Mitarbeitende von Ärzte der Welt halten Schilder: Psychische Gesundheit ist so wichtig wie körperliche Gesundheit

Bedrohte psychische Gesundheit

Die israelische Besatzung wirkt sich extrem negativ auf die psychische Gesundheit palästinensischer Geflüchteter aus. Ein neuer Bericht von Ärzte der Welt wirft ein Schlaglicht auf diesen Aspekt der Krise im Westjordanland.

Allein 2025 sind rund 44.000 Palästinenser*innen im Westjordanland gewaltsam vertrieben worden – die höchste Zahl seit 1967.  Sie sehen sich anhaltender Gewalt, häufigen Razzien, Zwangsräumungen und Bewegungseinschränkungen ausgesetzt. 

Ärzte der Welt hat untersucht, wie sich die israelische Besatzung auf ihre psychische Gesundheit auswirkt. Die Daten wurden zwischen Januar 2024 und März 2025 in acht Geflüchtetencamps im Westjordanland gesammelt. In dieser Zeit hat Ärzte der Welt mehr als 1.600 Palästinenser*innen mit psychologischen Erste-Hilfe-Konsultationen unterstützt.
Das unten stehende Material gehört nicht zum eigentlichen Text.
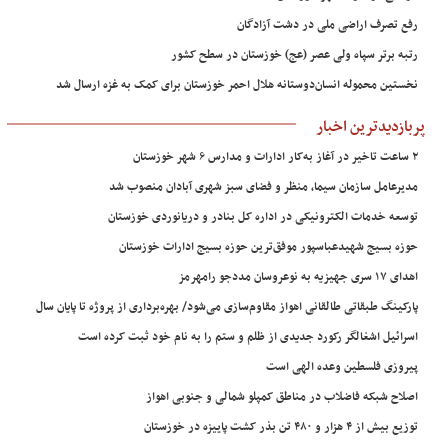
رفع تصرف اراضی ملی در دشت آزادگان
رتبه برتر سپاه ولی عصر (عج) خوزستان در سطح کشور
نخستین محموله انسان‌دوستانه هلال احمر خوزستان برای کمک به غزه ارسال شد
پربازدیدترین اخبار
۲ ساعت تاخیر در آغاز به‌کار ادارات و مدارس ۶ شهر خوزستان
مدیرعامل سازمان سیما، منظر و فضای سبز شهری آبادان منصوب شد
توسعه خدمات الکترونیکی در اداره کل بنادر و دریانوردی خوزستان
حوزه بسیج شهیدعباسپور موفق‌ترین حوزه بسیج ادارات خوزستان
اهدای ۱۷ سری جهیزیه به نوعروسان مددجو رامهرمز
پارکینگ طبقاتی طالقانی اهواز مقاوم‌سازی می‌شود/ بهره‌برداری از پروژه تا پایان سال
اسرائیل اشغالگر رکورد جدیدی از ظلم و ستم را به نام خود ثبت کرده است
پیروزی فلسطین وعده الهی است
اصلاح شبکه فاضلاب در مناطق کمپلو شمالی و جنوبی اهواز
توزیع بیش از ۴ هزار و ۴۸۰ تن بذر کشت پاییزه در خوزستان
Die wichtigsten Erkenntnisse aus dem Bericht

  • 98 Prozent der von Ärzte der Welt unterstützten Palästinenser*innen zeigen deutliche Anzeichen von Stress. Fast alle gaben an, dass die Besatzung ihren Alltag störe, 58 Prozent haben Schlafprobleme, eine typische Folge von Stress und Angst.
  • Im Jahr 2025 haben die Teams von Ärzte der Welt deutlich mehr Konsultationen zur psychischen Gesundheit durchgeführt. Während Ärzte der Welt seit September 2023 im Westjordanland mit etwa 100 Palästinenser*innen mit Flüchtlingsstatus pro Monat arbeitete, hat sich diese Zahl im Februar 2025 verfünffacht.
  • Ärzte der Welt hat bei der Mehrheit der Palästinenser*innen mit Flüchtlingsstatus, die sich wiederholt vorstellten, Symptome wie chronischen Stress, Hoffnungslosigkeit, psychosomatische Erkrankungen und erlernte Hilflosigkeit festgestellt.
  • Drei Viertel der palästinensischen Geflüchteten, die von unseren Teams unterstützt wurden, waren innerhalb von vier Monaten mehr als einem Gewaltvorfall ausgesetzt.
  • Die kognitive, emotionale und soziale Entwicklung von Kindern wird durch die israelische Besatzung beeinträchtigt. Kinder-Grundrechte werden untergraben. Kinder leiden unter Vertrauensverlust und Entwicklungsrückschritten.
  • Immer wieder der Gewalt durch die israelische Besatzung ausgesetzt zu sein, führt bei den Menschen zu einem Zustand ständiger Hypervigilanz, einer übersteigerten Wachsamkeit. Sie rechnen jederzeit damit, dass sie oder eine nahestehende Person sterben könnte, fühlen sich verzweifelt und hoffnungslos. Unter diesen Umständen ist es Menschen nicht möglich, sich zu erholen oder gar Heilungsprozesse anzustoßen.

Der Bericht zeigt, wie die wiederholten Militärrazzien, Überfälle auf Häuser, Vertreibungen und Beschränkungen der Bewegungsfreiheit den geflüchteten Palästinenser*innen anhaltenden psychischen Schaden zufügen. In diesem Sinne kann man von psychologischer Folter sprechen. Ärzte der Welt fordert daher ein Ende der Besatzung auch als notwendige Voraussetzung für psychische Heilungsprozesse.

Unser Appell an Entscheidungsträger*innen

  • Setzen Sie die Stellungnahme des Internationalen Gerichtshofs vom Juli 2024 durch, indem Sie sofortige und konkrete Maßnahmen ergreifen, um die Besatzung zu beenden. Das beinhaltet einen vollständigen militärischen Abzug und die Beendigung der Annexion des Westjordanlands.
  • Sichern Sie das Recht auf Gesundheit, einschließlich psychischer Gesundheit, für alle Palästinenser*innen und unterstützen Sie eine politische Lösung, die auch die Rechte Geflüchteter einschließt.
  • Schützen Sie das Mandat des Hilfswerks der Vereinten Nationen für Palästina-Flüchtlinge im Nahen Osten (UNWRA), das für die Bereitstellung grundlegender Dienstleistungen unerlässlich ist.
  • Garantieren Sie den sicheren humanitären Zugang und heben Sie Bewegungsbeschränkungen auf, die Palästinenser*innen und unparteiische Hilfsorganisationen betreffen.